The government is breaking down barriers to ensure that people who use British Sign Language gain the skills they need.
For the first time, British Sign Language (BSL) will be accepted as an alternative qualification to functional skills in English for apprentices where BSL is their first language.
Functional skills are qualifications that help people gain the essential, practical skills in maths and English they need and enable them to be confident in life and work.
This change will mean that apprentices will be able to take BSL as an alternative to functional skills in English - removing the unnecessary barrier that has been preventing them from getting on.
BSL isn’t simply English with hand signs, it is a different language with its own grammar and sentence construction. It is also totally different to other sign languages such as American Sign Language or Japanese Sign Language.
Skills and Apprenticeships Minister Robert Halfon said:
I am committed to breaking down barriers to ensure people of all ages and all backgrounds get on the ladder of opportunity through an apprenticeship.
For those whose first language is British Sign Language, this simple change will allow them to achieve their full potential. I look forward to implementing more changes like this to make sure apprenticeships can work for as many people as possible, whatever their background.
More people with disabilities have been taking advantage of high-quality apprenticeships. Figures show that in 2015 to 2016, 50,640 of those starting an apprenticeship declared a disability or learning disability (LDD). This is 9.9% of total starts and an increase of 14.8% on 2014 to 2015.
High-quality apprenticeships are essential to support our employers and address skills shortages facing industry so that everyone, regardless of background, gets the chance they deserve to succeed. English and maths are a key element of this.
Engineering apprentice Max Buxton (pictured) said:
Being deaf and dyslexic, I find English tests really hard. It’s very difficult to translate BSL into English and for it all to make sense. My employer has said how well I’m doing and doesn’t think my language skills are an issue, but I still can’t complete the apprenticeship without passing that test. It’s an unfair, unnecessary rule that has created a lot of stress, so I’m very pleased things are changing now.

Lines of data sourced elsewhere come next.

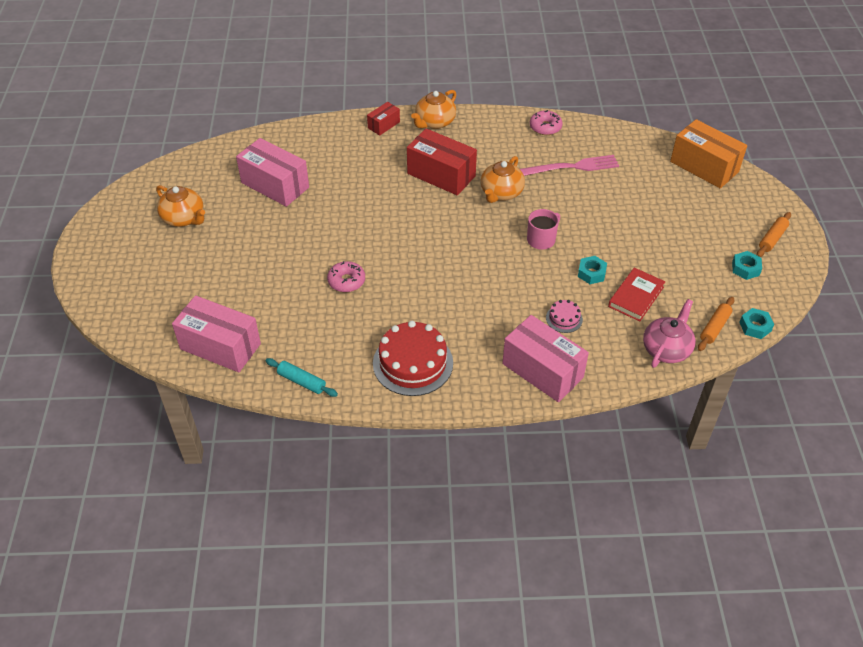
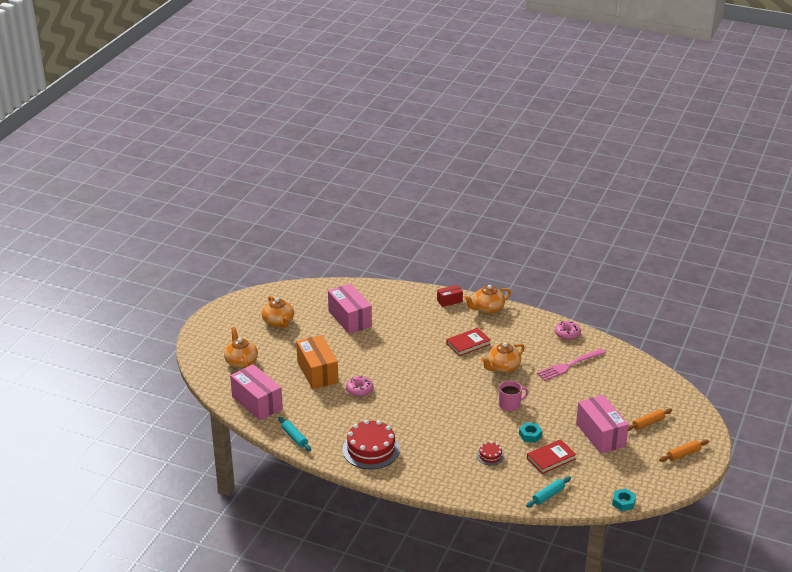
camera: 25 degrees right, 15 degrees down
(164, 291) = (241, 361): none -> orange teapot
(441, 175) = (468, 344): red box -> red book
(542, 370) = (453, 480): pink box -> pink box (600, 435)
(564, 318) = (490, 456): pink cake -> red cake
(574, 167) = (569, 365): pink fork -> pink fork turned 135 degrees clockwise
(666, 349) = (548, 495): pink teapot -> turquoise rolling pin
(704, 167) = (669, 393): orange box -> orange box (317, 372)
(714, 327) = (593, 494): orange rolling pin -> orange rolling pin (648, 423)
(745, 268) = (646, 466): turquoise nut -> none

Although more disabled people than ever before are doing apprenticeships, there is still work to be done to make opportunities more accessible to disabled people. A taskforce, led by Paul Maynard, has focused on issues faced by people with disabilities and made a range of recommendations which are now being implemented.
Notes to editors
- Find more information on the Maynard Review recommendations online.

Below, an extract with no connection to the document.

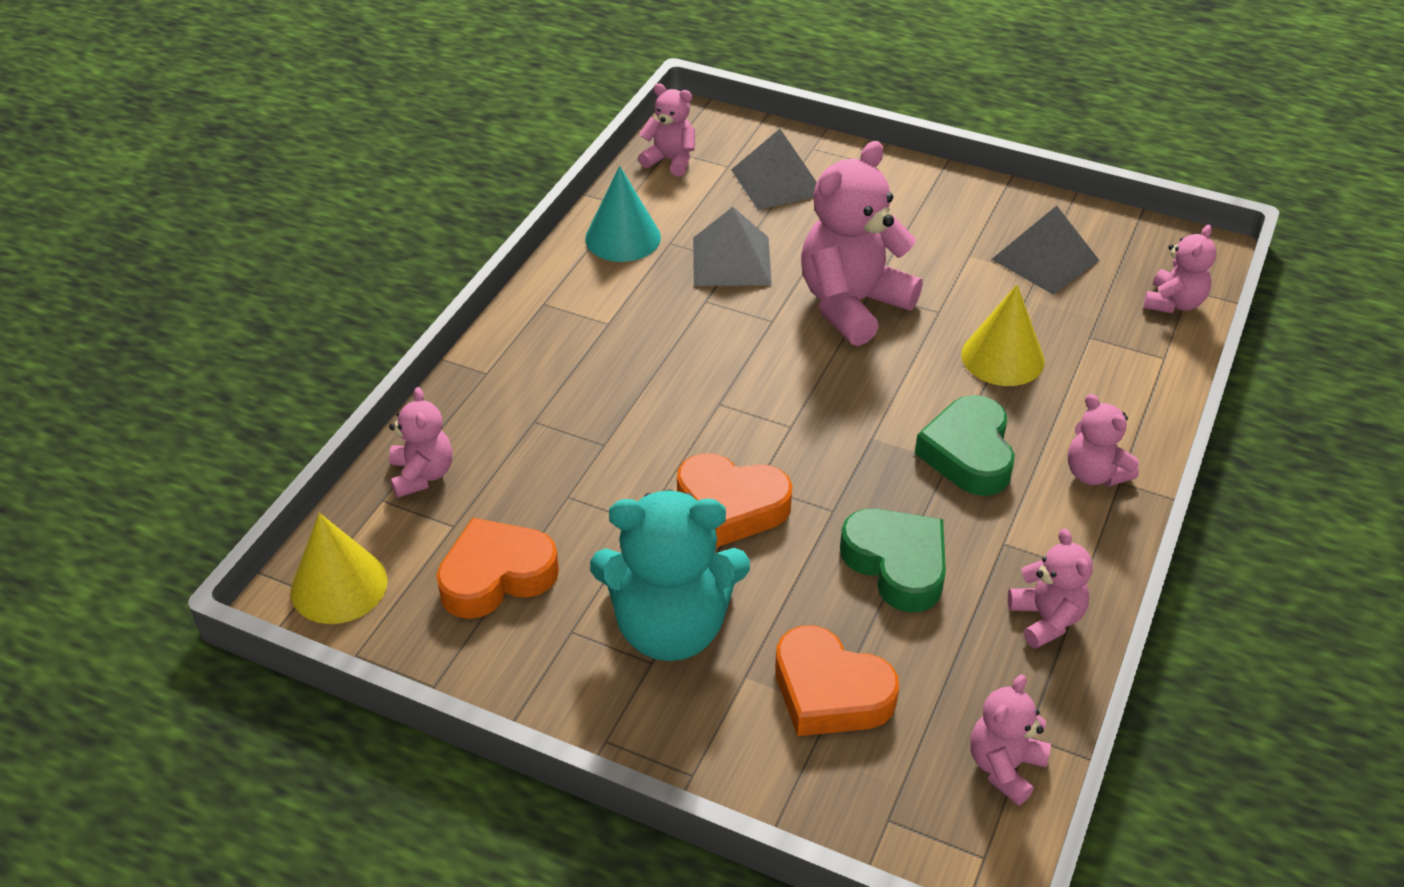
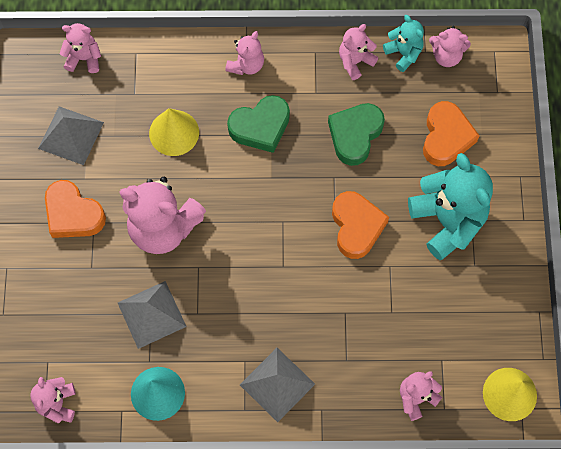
camera: 115 degrees left, 25 degrees up
(496, 576) = (461, 319): orange heart -> orange heart (73, 214)
(777, 182) = (53, 321): grey pyramid -> grey pyramid (277, 384)
(1036, 699) = (403, 53): none -> turquoise teddy bear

- The Get In Go Far campaign is designed to inform and inspire young people to consider apprenticeships as valid and credible routes to a rewarding career. It also aims to increase interest and demand from employers in running apprenticeship programmes.
- It’s estimated that there are about 9 million people in the UK who are deaf or hard-of-hearing - it’s the third most common disability in the world. For more information, visit the British Deaf Association website.
- Max Buxton is an 18-year-old engineering apprentice with an electrical company from Nottinghamshire. He is both deaf and dyslexic and uses BSL.